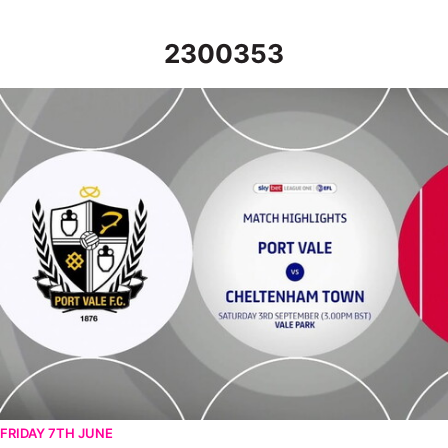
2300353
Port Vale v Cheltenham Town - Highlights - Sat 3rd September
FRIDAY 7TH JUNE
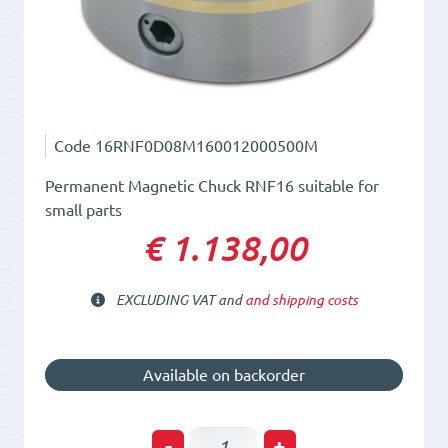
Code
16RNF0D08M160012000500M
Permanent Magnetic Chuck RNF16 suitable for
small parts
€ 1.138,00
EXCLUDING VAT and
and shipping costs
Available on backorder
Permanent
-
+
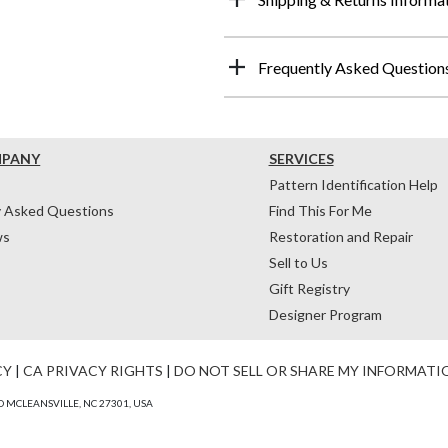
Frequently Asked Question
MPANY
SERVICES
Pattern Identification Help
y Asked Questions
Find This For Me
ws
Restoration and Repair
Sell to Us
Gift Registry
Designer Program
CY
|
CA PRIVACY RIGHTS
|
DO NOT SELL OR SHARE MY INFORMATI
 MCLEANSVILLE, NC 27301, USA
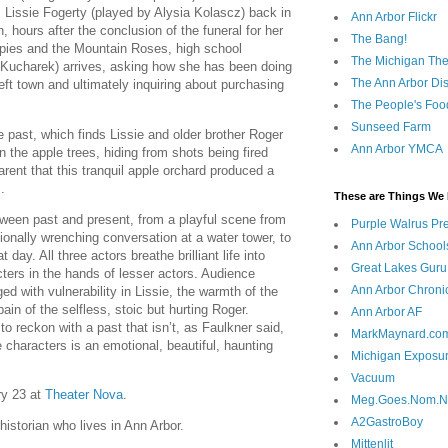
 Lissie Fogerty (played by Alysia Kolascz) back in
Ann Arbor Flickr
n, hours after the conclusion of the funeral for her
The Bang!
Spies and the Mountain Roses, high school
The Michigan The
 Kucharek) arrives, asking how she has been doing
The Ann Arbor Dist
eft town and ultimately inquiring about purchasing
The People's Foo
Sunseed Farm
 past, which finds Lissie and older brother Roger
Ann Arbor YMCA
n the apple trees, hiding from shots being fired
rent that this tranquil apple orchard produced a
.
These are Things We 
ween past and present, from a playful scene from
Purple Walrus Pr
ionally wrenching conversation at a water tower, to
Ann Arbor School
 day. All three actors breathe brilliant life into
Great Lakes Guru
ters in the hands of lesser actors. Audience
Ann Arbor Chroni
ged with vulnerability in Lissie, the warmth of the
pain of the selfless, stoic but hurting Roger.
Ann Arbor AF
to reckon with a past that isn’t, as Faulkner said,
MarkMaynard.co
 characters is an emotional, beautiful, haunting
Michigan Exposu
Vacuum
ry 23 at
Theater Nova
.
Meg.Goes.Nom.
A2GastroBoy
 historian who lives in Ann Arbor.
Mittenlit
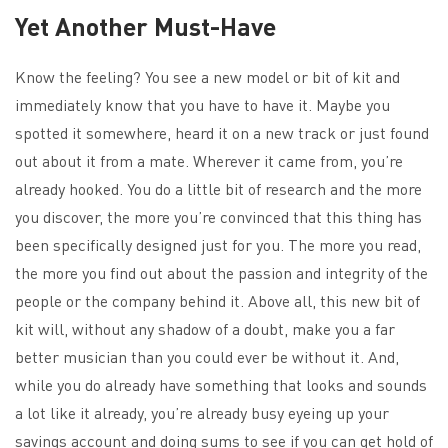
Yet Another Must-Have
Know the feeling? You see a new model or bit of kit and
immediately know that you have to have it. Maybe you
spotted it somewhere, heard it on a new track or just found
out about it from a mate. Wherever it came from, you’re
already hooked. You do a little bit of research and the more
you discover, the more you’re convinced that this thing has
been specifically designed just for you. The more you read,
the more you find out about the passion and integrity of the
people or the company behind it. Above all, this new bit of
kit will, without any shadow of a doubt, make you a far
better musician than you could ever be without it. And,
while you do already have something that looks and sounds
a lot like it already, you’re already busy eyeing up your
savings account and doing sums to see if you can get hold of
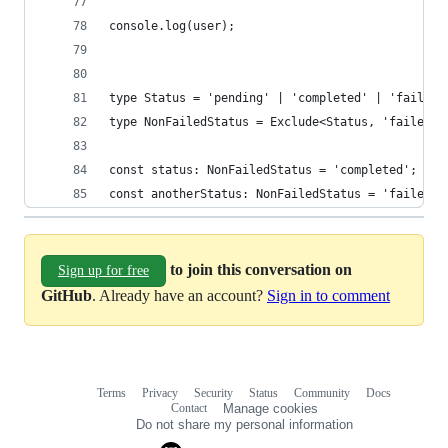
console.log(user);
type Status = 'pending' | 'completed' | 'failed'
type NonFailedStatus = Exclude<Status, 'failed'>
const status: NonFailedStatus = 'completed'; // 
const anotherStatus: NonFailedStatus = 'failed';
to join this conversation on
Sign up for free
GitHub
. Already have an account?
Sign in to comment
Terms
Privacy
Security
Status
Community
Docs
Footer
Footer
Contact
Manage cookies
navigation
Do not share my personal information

====

■ **YOUR ASSIGNMENT**
Lay out every line of text in the listing above as a numbered list, skipping blank lines. Leave the pictures out of your answer.

■ **RESPONSE AREA**
1. 2300353
2. Port Vale v Cheltenham Town - Highlights - Sat 3rd September
3. FRIDAY 7TH JUNE
4. Code
5. 16RNF0D08M160012000500M
6. Permanent Magnetic Chuck RNF16 suitable for
7. small parts
8. € 1.138,00
9. EXCLUDING VAT and
10. and shipping costs
11. Available on backorder
12. Permanent
13. -
14. +
15. Frequently Asked Question
16. MPANY
17. SERVICES
18. Pattern Identification Help
19. y Asked Questions
20. Find This For Me
21. ws
22. Restoration and Repair
23. Sell to Us
24. Gift Registry
25. Designer Program
26. CY
27. |
28. CA PRIVACY RIGHTS
29. |
30. DO NOT SELL OR SHARE MY INFORMATI
31.  MCLEANSVILLE, NC 27301, USA
32.  Lissie Fogerty (played by Alysia Kolascz) back in
33. Ann Arbor Flickr
34. n, hours after the conclusion of the funeral for her
35. The Bang!
36. Spies and the Mountain Roses, high school
37. The Michigan The
38.  Kucharek) arrives, asking how she has been doing
39. The Ann Arbor Dist
40. eft town and ultimately inquiring about purchasing
41. The People's Foo
42. Sunseed Farm
43.  past, which finds Lissie and older brother Roger
44. Ann Arbor YMCA
45. n the apple trees, hiding from shots being fired
46. rent that this tranquil apple orchard produced a
47. .
48. These are Things We 
49. ween past and present, from a playful scene from
50. Purple Walrus Pr
51. ionally wrenching conversation at a water tower, to
52. Ann Arbor School
53.  day. All three actors breathe brilliant life into
54. Great Lakes Guru
55. ters in the hands of lesser actors. Audience
56. Ann Arbor Chroni
57. ged with vulnerability in Lissie, the warmth of the
58. pain of the selfless, stoic but hurting Roger.
59. Ann Arbor AF
60. to reckon with a past that isn’t, as Faulkner said,
61. MarkMaynard.co
62.  characters is an emotional, beautiful, haunting
63. Michigan Exposu
64. Vacuum
65. ry 23 at
66. Theater Nova
67. .
68. Meg.Goes.Nom.
69. A2GastroBoy
70.  historian who lives in Ann Arbor.
71. Mittenlit
72. Yet Another Must-Have
73. Know the feeling? You see a new model or bit of kit and
74. immediately know that you have to have it. Maybe you
75. spotted it somewhere, heard it on a new track or just found
76. out about it from a mate. Wherever it came from, you’re
77. already hooked. You do a little bit of research and the more
78. you discover, the more you’re convinced that this thing has
79. been specifically designed just for you. The more you read,
80. the more you find out about the passion and integrity of the
81. people or the company behind it. Above all, this new bit of
82. kit will, without any shadow of a doubt, make you a far
83. better musician than you could ever be without it. And,
84. while you do already have something that looks and sounds
85. a lot like it already, you’re already busy eyeing up your
86. savings account and doing sums to see if you can get hold of
87. console.log(user);
88. type Status = 'pending' | 'completed' | 'failed'
89. type NonFailedStatus = Exclude<Status, 'failed'>
90. const status: NonFailedStatus = 'completed'; // 
91. const anotherStatus: NonFailedStatus = 'failed';
92. to join this conversation on
93. Sign up for free
94. GitHub
95. . Already have an account?
96. Sign in to comment
97. Terms
98. Privacy
99. Security
100. Status
101. Community
102. Docs
103. Footer
104. Footer
105. Contact
106. Manage cookies
107. navigation
108. Do not share my personal information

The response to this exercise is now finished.